Shares in The Property Franchise Group (TPFG), which owns leading estate agency brands including Martin & Co and Ewemove, jumped by an unprecedented 10.5% yesterday following news that the company’s lettings business had performed better than expected.
As The Negotiator reported, the company revealed that its franchisees had seen lettings revenue increase to a record £5.96 million last month, driven principally by an average 10% increase in fees to landlords but also by lower business costs and higher rents.
TPFG’s share price has been rising since March. Since then City traders have considered franchised estate agency brands a safer bet as Brexit has loomed.
This is compared to more traditional estate agents PLCs such as Countrywide and Foxtons, which have struggled as the tenant fees ban and softer sales market has impacted their bottom line.
“A franchise offers a product people want, ready-to-go business processes, a recognised brand, back and front-office functions for compliance, access to national and local marketing, and innovation,” says Nick Neil (left), CEO of Ewemove, TFPG’s hybrid brand.

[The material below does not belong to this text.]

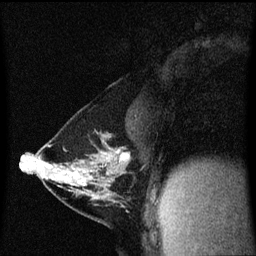
Breast MRI (dynamic contrast-enhanced), one sagittal slice; position 32 of 60 along the scan axis; dynamic contrast-enhanced series, image 2 of 3 at this slice position (ordered by acquisition); 1.5 T; TE 4.2 ms, TR 8.4 ms; 2 mm slice thickness; 256 × 256 image matrix, field of view 200 × 200 mm. Patient: female, 40 years. From the clinical record (not read from this slice): setting: breast cancer imaged before/during neoadjuvant chemotherapy; receptor status: triple-negative.
Annotated regions visible in this slice (semi-automatically segmented with operator editing):
- analysis volume of interest (the breast-tissue region the enhancement analysis was run in; not a lesion): bounding box <34,144,131,199> (left, top, right, bottom; pixels)
- tumour enhancement mask (voxels above the 70 % enhancement threshold inside the analysis volume of interest): <59,152,129,181>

“Add to this, an entrepreneurial, skilled and experienced salesperson, or estate agent, and you’re ready to take off like a rocket heading for the moon, rather than a cheap disappointing firework that quickly runs out of thrust, which is often the case if an individual tries to do everything by themselves.
“The franchisee wants to back themselves, take a longer-term view and work hard to build an asset base they can monetize at some stage in the future.”